Ursprünglich als Anästhetikum entwickelt und später als Vergewaltigungsdroge zweckentfremdet, erlebt Ketamin eine Renaissance. Vom Arzneistoff profitieren Patienten mit nicht therapierbaren psychiatrischen Erkrankungen.
Ein Molekül mit Geschichte: Ketamin wurde im Jahr 1962 ursprünglich als Anästhetikum synthetisiert. Seit den 1970er-Jahren greifen Party People immer häufiger auf die Substanz zu, um einen schnellen Rausch zu erleben. Im europäischen Drogenbericht 2015 rangiert das Pharmakon nach Cannabis, MDMA, Kokain und Amphetamin an fünfter Stelle. Auch als Vergewaltigungsdroge hat sich das Molekül einen wenig rühmlichen Namen gemacht. Forschern ist es in letzter Zeit aber auch gelungen, die positive Seiten an Ketamin neu zu entdecken.
Rupert McShane aus Oxford verabreichte den Arzneistoff an 28 Patienten mit therapierefraktären schwersten Depressionen. Sein Ergebnis: Bei acht von ihnen (29 Prozent) zeigten sich überraschende Effekte – die psychische Erkrankung besserte sich innerhalb von Stunden oder sogar Minuten. Marktübliche Antidepressiva wirken erst binnen Tagen oder Wochen. Damit stellt Ketamin eine Alternative zur Elektrokrampftherapie dar und hat Potenziale zur Behandlung akuter Depressionen. Als Nachteil sieht McShane, dass die Behandlung regelmäßig wiederholt werden muss. Im Schnitt waren alle zwei Monate neue Gaben erforderlich.
Mittlerweile hat Tsvetan Serchov aus Freiburg Hinweise auf biochemische Mechanismen veröffentlicht. Ketamin stimuliert die Homer1a-Schaltstelle im präfrontalen Cortex sofort, während Imipramin an gleicher Stelle erst nach Wochen Effekte zeigt – ein entscheidender Vorteil. Homer1a hat regulatorische Aufgaben bei der Reizübertragung zwischen Nervenzellen. Blockierten Wissenschaftler diese Struktur im Tierexperiment, blieben entsprechende Effekte aus.

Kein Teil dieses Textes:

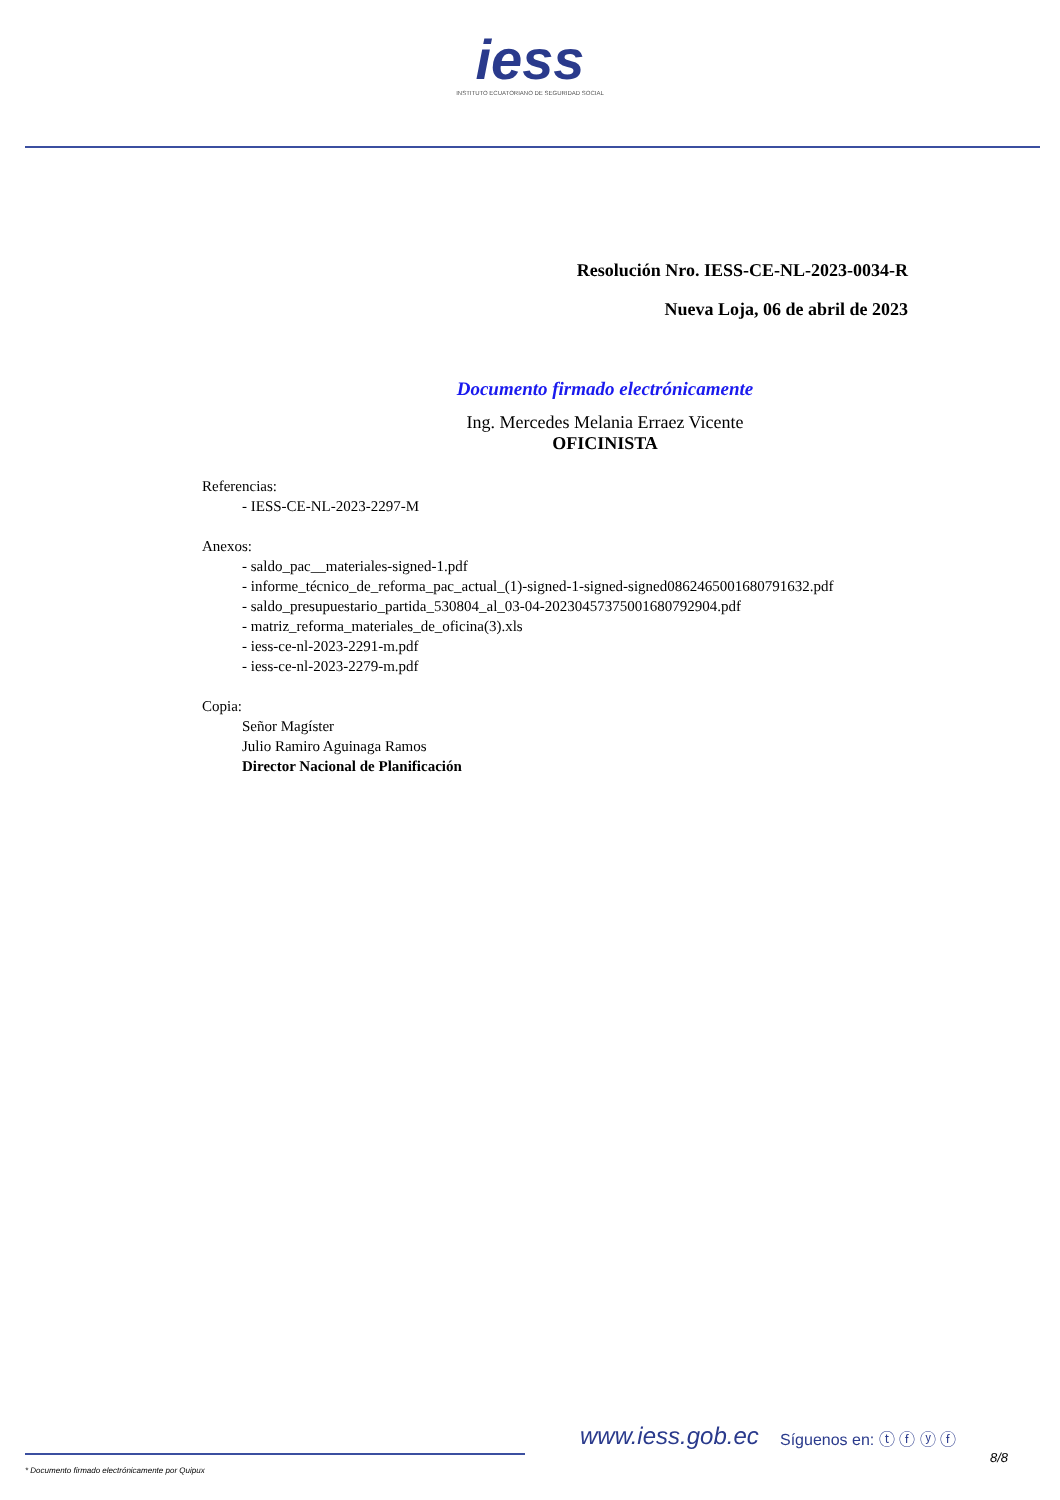iess
INSTITUTO ECUATORIANO DE SEGURIDAD SOCIAL
Resolución Nro. IESS-CE-NL-2023-0034-R
Nueva Loja, 06 de abril de 2023
Documento firmado electrónicamente
Ing. Mercedes Melania Erraez Vicente
OFICINISTA
Referencias:
- IESS-CE-NL-2023-2297-M
Anexos:
- saldo_pac__materiales-signed-1.pdf
- informe_técnico_de_reforma_pac_actual_(1)-signed-1-signed-signed0862465001680791632.pdf
- saldo_presupuestario_partida_530804_al_03-04-20230457375001680792904.pdf
- matriz_reforma_materiales_de_oficina(3).xls
- iess-ce-nl-2023-2291-m.pdf
- iess-ce-nl-2023-2279-m.pdf
Copia:
Señor Magíster
Julio Ramiro Aguinaga Ramos
Director Nacional de Planificación
www.iess.gob.ec Síguenos en: ⓣ ⓕ ⓨ ⓕ
8/8
* Documento firmado electrónicamente por Quipux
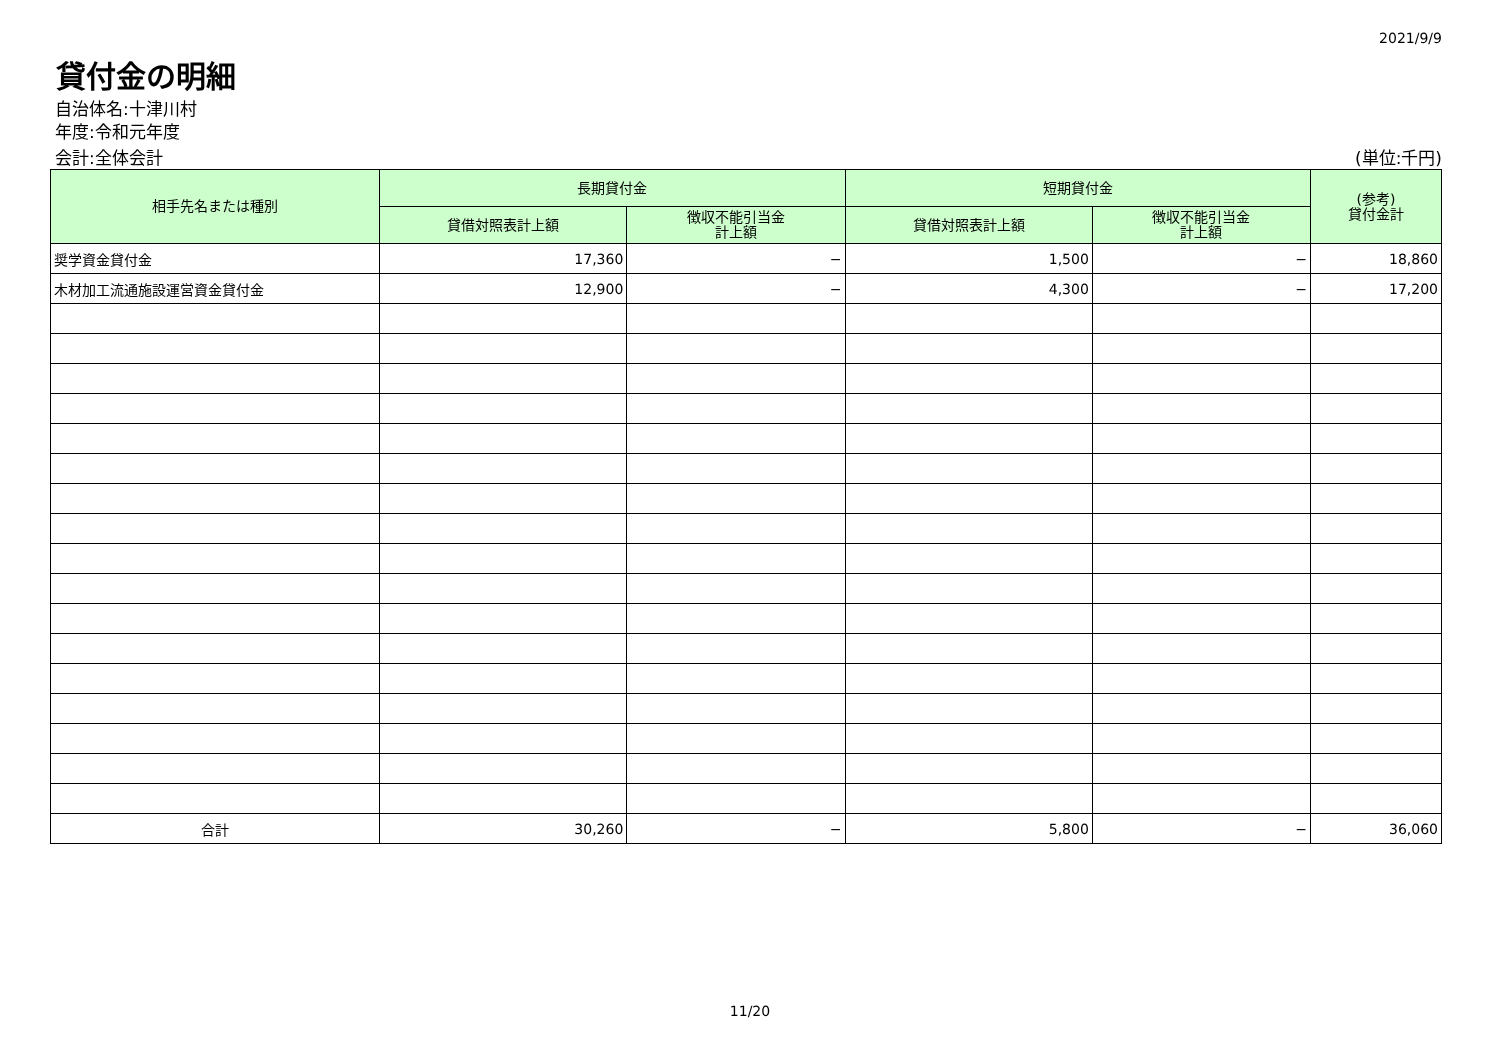2021/9/9
貸付金の明細
自治体名:十津川村
年度:令和元年度
会計:全体会計 (単位:千円)
| 相手先名または種別 | 長期貸付金 | | 短期貸付金 | | (参考) 貸付金計 |
| --- | --- | --- | --- | --- | --- |
| | 貸借対照表計上額 | 徴収不能引当金 計上額 | 貸借対照表計上額 | 徴収不能引当金 計上額 | |
| 奨学資金貸付金 | 17,360 | − | 1,500 | − | 18,860 |
| 木材加工流通施設運営資金貸付金 | 12,900 | − | 4,300 | − | 17,200 |
| 合計 | 30,260 | − | 5,800 | − | 36,060 |
11/20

Doch wie kommt es zur schnellen Wirkung? Auf diese Frage fand Panos Zanos von der University of Maryland School of Medicine, Baltimore, eine überraschende Antwort. Er identifizierte (2R,6R)-Hydroxynorketamin, einen Metaboliten des Ketamins, als entscheidendes Molekül. Wurde der Abbau im Körper durch Enzyminhibitoren unterbunden, zeigte Ketamin keinen Effekt mehr. Erhielten Versuchstiere das reine Stoffwechselprodukt, reduzierten sich depressive Symptome. Der entscheidende Aspekt: Zanos beobachtete keine dissoziativen oder suchtauslösenden Effekte, die Ketamin in Verruf gebracht hatten. (2R,6R)-Hydroxynorketamin blockiert den N-Methyl-D-Aspartat-Rezeptor (NMDA-Rezeptor). Bislang hatten Wissenschaftler eine Wirkung auf den Glutamatrezeptor postuliert. Ob sich die Resultate von Nagern auf Menschen übertragen lassen, ist momentan noch fraglich.